Dans son Histoire générale et système comparé des langues sémitiques (1855), Ernest Renan établit un rapport étroit entre les religions et leurs racines ethnico-géographiques, thèse qu'il développera en 1862 dans son discours d'ouverture au Collège de France, opposant le « psychisme du désert » des peuples sémites (« le désert est monothéiste ») au « psychisme de la forêt » des Indo-Européens dont le polythéisme paraît modelé par une nature changeante et la diversité des saisons[23].
L'antisémitisme de Renan a des origines intellectuelles complexes, tout en procédant d'une manière à la fois systématique, hiérarchique et « fixiste »[24],[25].
C'est à la suite de ces propos que l’orientaliste juif autrichien Moritz Steinschneider écrit un texte dans lequel il critique Renan pour ses « préjugés antisémites », forgeant ainsi l’adjectif « antisémite »[26].
Renan était reconnu de son vivant, à la fois par les habitants de sa région trégorroise comme par toute la Bretagne, y compris par ses ennemis, comme un grand intellectuel breton. Il parlait le breton dans sa jeunesse et n'en perdit pas l'usage[27]. Son intérêt pour sa Bretagne natale a été constant ; de L'Âme bretonne (1854) à son texte autobiographique Souvenirs d'enfance et de jeunesse (1883).
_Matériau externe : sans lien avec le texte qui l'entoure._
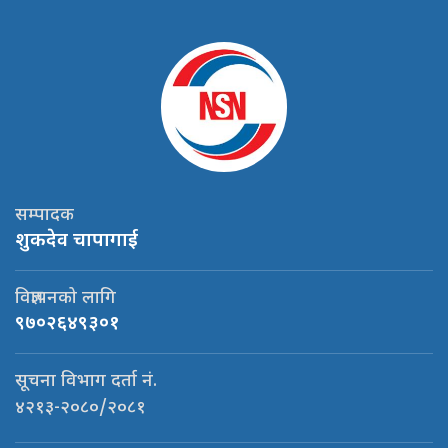
सम्पादक
शुकदेव चापागाई
विज्ञापनको लागि
९७०२६४९३०१
सूचना विभाग दर्ता नं.
४२१३-२०८०/२०८१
Même après son décès, Ernest Renan continua à susciter de violentes controverses entre « laïques » et « cléricaux », en particulier dans sa ville natale, où il avait acquis une maison, aujourd'hui devenue le musée « maison d'Ernest Renan » de Tréguier. L'érection de sa statue sur la place du Martray, devant la cathédrale, inaugurée le 13 septembre 1903 par le Président du Conseil Émile Combes en personne, fut vécue comme une véritable provocation par les catholiques. Ceux-ci protestèrent vigoureusement et répliquèrent par l'édification d'un « calvaire de réparation », dit aussi « calvaire de protestation », qui est encore visible sur l'un des quais du port de Tréguier.